Saved data entries
◇ ◇ ◇

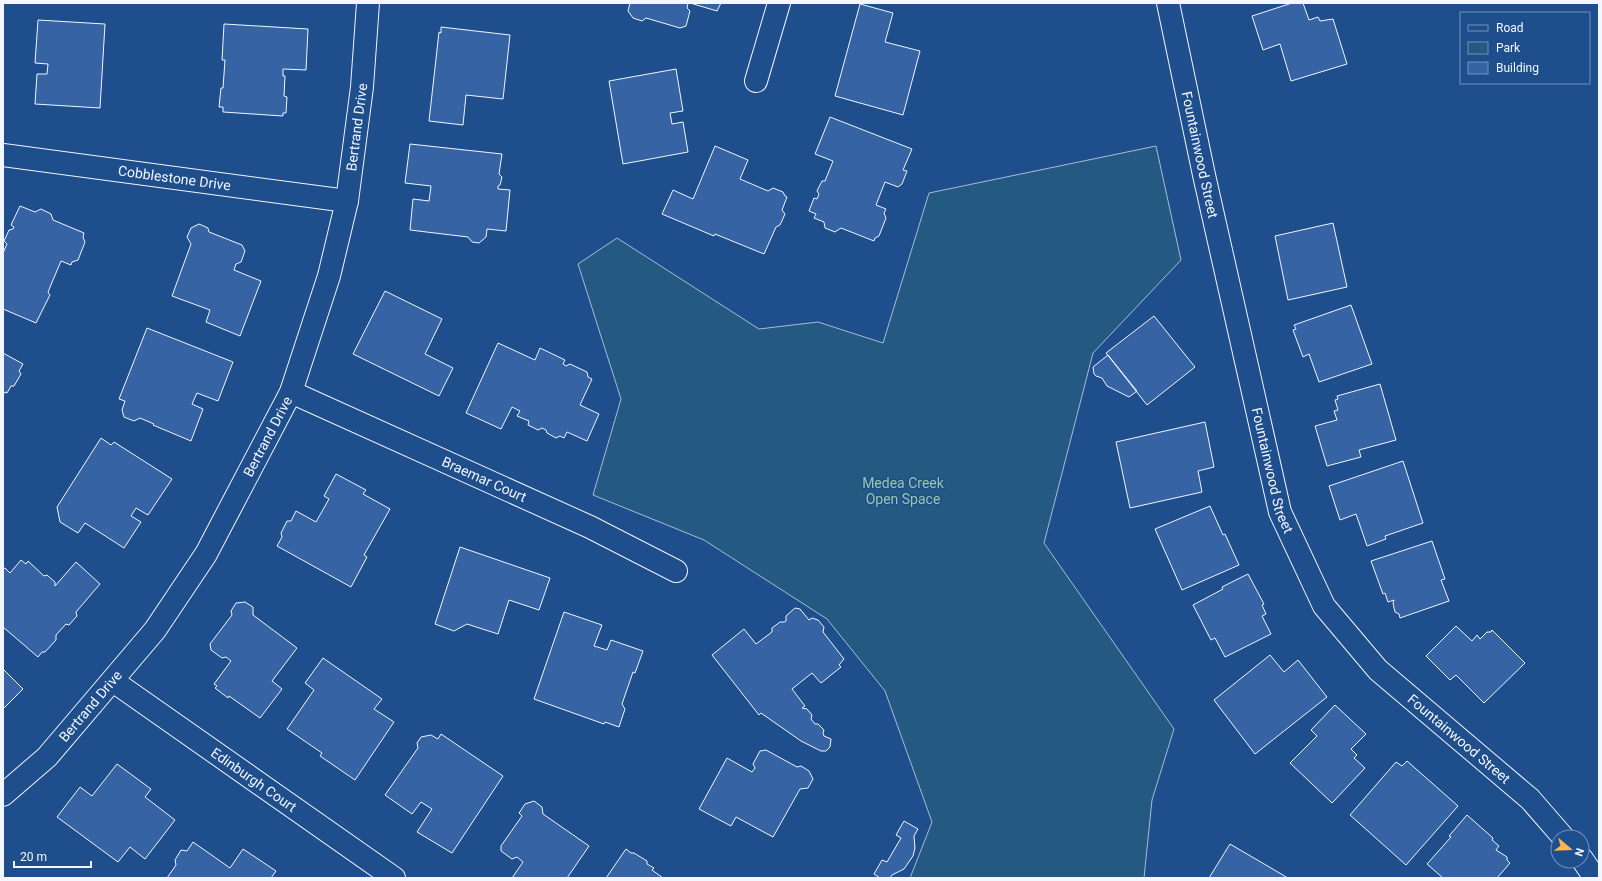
<svg xmlns="http://www.w3.org/2000/svg" width="1602" height="881" font-family="Roboto,sans-serif">
	<rect width="100%" height="100%" fill="#1f4e8c"/>
	<path fill="#245a82" stroke="#a8bbd7" d="M1156 146 1181 260 1093 353 1044 543 1174 729 1152 800 1144 878H910L932 822 885 691 827 619 704 540 593 495 621 399 578 264 617 238 759 329 818 322 883 343 929 193Z"/>
	<path fill="#3563a3" stroke="#f2f6ff" d="M630 3H688L687 8 690 11 686 26 680 28 646 18 642 21 633 18 628 11Z
		M690 3H721L717 11Z
		M1292 3H1303L1309 20 1318 17 1320 21 1333 19 1347 64 1291 81 1280 44 1263 50 1252 16Z
		M860 4 893 13 885 42 920 51 903 115 835 96Z
		M38 20 105 24 100 108 35 104 37 74H47L48 64 35 63Z
		M224 24 308 29 306 70 283 69V76H285L284 96 287 97 286 113H283V116L223 112V107H219L221 88H223L225 60H222Z
		M441 27 510 35 503 99 466 95 463 125 429 121 439 32 441 33Z
		M676 69 683 111 670 113 672 124 683 122 688 152 623 164 609 81Z
		M830 117 912 149 903 170 907 171 902 184 898 187 885 182 876 205 886 209 884 213 886 218 879 236 875 238 874 241 841 228 835 232 825 228 824 222 814 218 816 214 809 211 814 198 817 199 819 194 817 191 822 181H825L833 161 815 154Z
		M410 144 502 154 499 174 502 177 500 185 498 186V189L510 190 506 231 487 229 486 237 479 243 472 242 468 237 410 230 413 199 429 201 431 186 405 183Z
		M715 146 748 160 740 179 768 191 773 188 783 192 785 196 787 197 782 210 785 214 780 225 776 227 764 254 715 234 714 236 662 214 673 190 693 199Z
		M20 206 35 212 41 209 51 214 53 220 84 233 83 237 85 242 78 260 72 262 71 265 61 261 48 292 50 295 36 323 3 309V253L7 244 4 241 9 230 13 229 14 227 11 225Z
		M1333 223 1347 287 1288 300 1275 236Z
		M199 224 208 228 209 232 242 245 245 251 241 262 236 264 234 270 261 281 240 336 206 322 210 310 172 296 191 244 187 237 191 228Z
		M385 291 442 319 425 354 453 368 439 396 353 354Z
		M1351 305 1372 364 1319 382 1309 354 1303 357 1293 330 1296 329 1294 325Z
		M1154 316 1195 367 1147 405 1106 353Z
		M147 328 233 362 218 401 197 393 192 404 203 409 191 441 153 425 154 424 140 418 134 421 124 417 122 410 125 401 119 399Z
		M498 343 535 360 540 348 565 360 563 364 566 366 570 364 587 372 588 377 592 379 580 405 599 414 587 441 567 432 564 438 560 436 556 438 547 433 546 430 542 428 538 430 528 425 529 421 517 416 520 411 512 407 501 429 466 413Z
		M3 353 23 364 19 371 21 374 14 386H11L7 393 5 392 3 395Z
		M1108 355 1137 391 1129 397 1107 386 1102 378 1096 376 1094 374 1093 367Z
		M1380 384 1396 440 1359 450 1361 457 1327 466 1315 426 1337 420 1334 411 1338 410 1335 400 1338 399 1337 396Z
		M1205 422 1214 467 1198 471 1202 492 1130 508 1116 442Z
		M101 438 111 445 114 442 172 479 148 515 136 508 131 516 141 522 124 548 85 523 78 533 60 522 57 507Z
		M1403 461 1423 523 1385 536 1386 539 1367 546 1356 514 1340 520 1329 486Z
		M336 474 366 490 363 494 390 509 364 555 367 557 351 587 277 546 282 537 281 533 287 521H291L296 511 316 522 329 499 324 496Z
		M1210 506 1223 535 1225 534 1239 565 1182 590 1155 529Z
		M1432 541 1445 579 1441 580 1449 601 1400 618 1399 614 1395 612 1393 603 1394 600 1388 602 1385 593 1383 594 1371 561Z
		M460 547 550 578 539 610 509 600 498 634 467 624 454 631 435 624Z
		M21 560 26 564 28 561 44 576 47 575 55 582V586L76 562 100 584 76 612 77 616 69 625 66 624 56 635V640L45 652H42L38 657 3 627V569L5 568 10 573Z
		M1248 574 1264 604 1262 605 1266 614 1262 616 1271 634 1225 657 1215 638 1211 640 1193 605 1223 589 1222 587Z
		M245 602 253 607V615L297 648 272 681 282 689 260 718 229 696 228 698 215 688 217 686 214 684 231 661 226 657 222 658 211 650 210 644 232 615 231 611 236 603Z
		M795 608 800 609 809 620 812 618 818 620 824 627 823 632 844 659 839 665 841 667 821 683 812 673 792 689 805 706 802 708 807 709 812 715 811 719 815 724H818L824 730 823 733 824 736 831 739 830 747 826 751H821L801 741 761 713 759 715 712 655 744 629 756 644 772 632V628L780 622H784L786 621V616Z
		M564 612 602 625 594 646 607 650 611 640 643 651 635 673 633 672 622 704 625 709 619 727 605 722 604 724 534 699Z
		M1456 626 1472 641 1477 635 1480 639 1487 632H1491L1492 630 1525 663 1484 703 1456 675 1450 680 1426 656Z
		M1270 655 1284 672 1298 660 1327 697 1255 754 1214 700Z
		M323 658 382 699 374 709 394 722 355 780 320 756 322 753 287 729 314 690 305 683Z
		M3 669 23 689 3 709Z
		M1335 705 1366 734 1351 749 1357 755 1354 758 1365 768 1332 803 1290 763 1317 736 1311 730Z
		M441 734 503 776 452 853 417 832 432 809 421 802 412 814 385 795 418 748 417 743 421 737 431 735 438 739Z
		M766 750 797 767 801 766 809 771 813 779 808 788 800 789 773 837 736 817 731 826 699 809 727 758 752 772 755 768 753 764 760 751Z
		M1407 761 1458 806 1406 865 1350 815 1396 762 1402 766Z
		M117 764 151 789 145 797 175 820 145 859 130 847 118 862 57 817 80 787 92 796Z
		M534 801 542 807 543 814 589 846 567 878H512L523 862 517 857 512 859 501 851V846L522 816 519 813 525 804Z
		M1467 815 1493 838 1492 840 1499 846 1496 850 1507 857V860L1510 863 1497 878H1443L1427 864 1451 837 1449 836Z
		M904 821 918 829 914 836 915 848 913 856 904 869 892 875 890 878H880L874 874 882 860 887 862 901 838 896 835Z
		M193 842 230 868 243 849 276 871 271 878H167L176 865 175 860 181 850 187 851Z
		M1230 844 1288 878H1209Z
		M626 849 631 853H634L647 861V864L654 868 652 870 663 878H606Z"/>
	<g fill="none" stroke-linecap="round" stroke-linejoin="round">
		<g stroke="#f2f6ff" stroke-width="24">
			<g id="street">
				<path id="s1" d="M1168 3 1204 175 1280 512 1324 606 1378 670 1530 799 1563 837"/>
				<path d="M756 81 779 3"/>
				<path id="s2" d="M3 155 347 201"/>
				<path id="s3" d="M291 392 590 527 676 571"/>
				<path id="s4" d="M113 681 394 878"/>
				<path id="s5" d="M3 795 47 757 155 630 206 554 291 392 329 276 347 201 362 87 368 3"/>
				<path d="M1582 859 1595 878"/>
			</g>
		</g>
		<use href="#street" stroke="#1f4e8c" stroke-width="22"/>
	</g>
	<g text-anchor="middle" stroke-width="3" stroke-linejoin="round" paint-order="stroke">
		<g font-size="14" fill="#f2f6ff" stroke="#1f4e8c">
			<text dy="5" stroke="none"><textPath href="#s5" startOffset="773">Bertrand Drive</textPath></text>
			<text dy="5" stroke="none"><textPath href="#s1" startOffset="155">Fountainwood Street</textPath></text>
			<text dy="5" stroke="none"><textPath href="#s2" startOffset="173">Cobblestone Drive</textPath></text>
			<text dy="5" stroke="none"><textPath href="#s5" startOffset="449">Bertrand Drive</textPath></text>
			<text dy="5" stroke="none"><textPath href="#s1" startOffset="479">Fountainwood Street</textPath></text>
			<text dy="5" stroke="none"><textPath href="#s3" startOffset="212">Braemar Court</textPath></text>
			<text dy="5" stroke="none"><textPath href="#s5" startOffset="125">Bertrand Drive</textPath></text>
			<text dy="5" stroke="none"><textPath href="#s1" startOffset="815">Fountainwood Street</textPath></text>
			<text dy="5" stroke="none"><textPath href="#s4" startOffset="172">Edinburgh Court</textPath></text>
		</g>
		<g font-size="14" fill="#97c8a6" stroke="#1f4e8c">
			<text x="903" y="488">Medea Creek<tspan x="903" dy="16">Open Space</tspan></text>
		</g>
	</g>
	<rect width="1602" height="881" fill="none" stroke="#f2f6ff" stroke-width="8"/>
	<rect x="1460" y="12" width="130" height="72" fill="#1f4e8c" stroke="#7391ba"/>
	<rect x="1468" y="25" width="20" height="6" fill="#1f4e8c" stroke="#7391ba"/>
	<text x="1496" y="32" font-size="12" fill="#f2f6ff">Road</text>
	<rect x="1468" y="42" width="20" height="12" fill="#245a82" stroke="#7391ba"/>
	<text x="1496" y="52" font-size="12" fill="#f2f6ff">Park</text>
	<rect x="1468" y="62" width="20" height="12" fill="#3563a3" stroke="#7391ba"/>
	<text x="1496" y="72" font-size="12" fill="#f2f6ff">Building</text>
	<g transform="translate(1570 849) rotate(109)"><circle r="19" fill="#1f4e8c" stroke="#7391ba"/>
	<path d="M0-3L7 15L0 10L-7 15Z" fill="#ffb74d"/>
	<text y="-6" font-size="11" font-weight="bold" text-anchor="middle" fill="#f2f6ff">N</text>
	</g>
	<path d="M14 861v6h77v-6" fill="none" stroke="#f2f6ff" stroke-width="2"/>
	<text x="20" y="861" font-size="12" fill="#f2f6ff" stroke="#1f4e8c" stroke-width="3" paint-order="stroke">20 m</text>
</svg>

◇ ◇ ◇

Aim of the task ->
If a line in the records above contains the string "textPath", copy that line out.

Solution to this exercise ->
			<text dy="5" stroke="none"><textPath href="#s5" startOffset="773">Bertrand Drive</textPath></text>
			<text dy="5" stroke="none"><textPath href="#s1" startOffset="155">Fountainwood Street</textPath></text>
			<text dy="5" stroke="none"><textPath href="#s2" startOffset="173">Cobblestone Drive</textPath></text>
			<text dy="5" stroke="none"><textPath href="#s5" startOffset="449">Bertrand Drive</textPath></text>
			<text dy="5" stroke="none"><textPath href="#s1" startOffset="479">Fountainwood Street</textPath></text>
			<text dy="5" stroke="none"><textPath href="#s3" startOffset="212">Braemar Court</textPath></text>
			<text dy="5" stroke="none"><textPath href="#s5" startOffset="125">Bertrand Drive</textPath></text>
			<text dy="5" stroke="none"><textPath href="#s1" startOffset="815">Fountainwood Street</textPath></text>
			<text dy="5" stroke="none"><textPath href="#s4" startOffset="172">Edinburgh Court</textPath></text>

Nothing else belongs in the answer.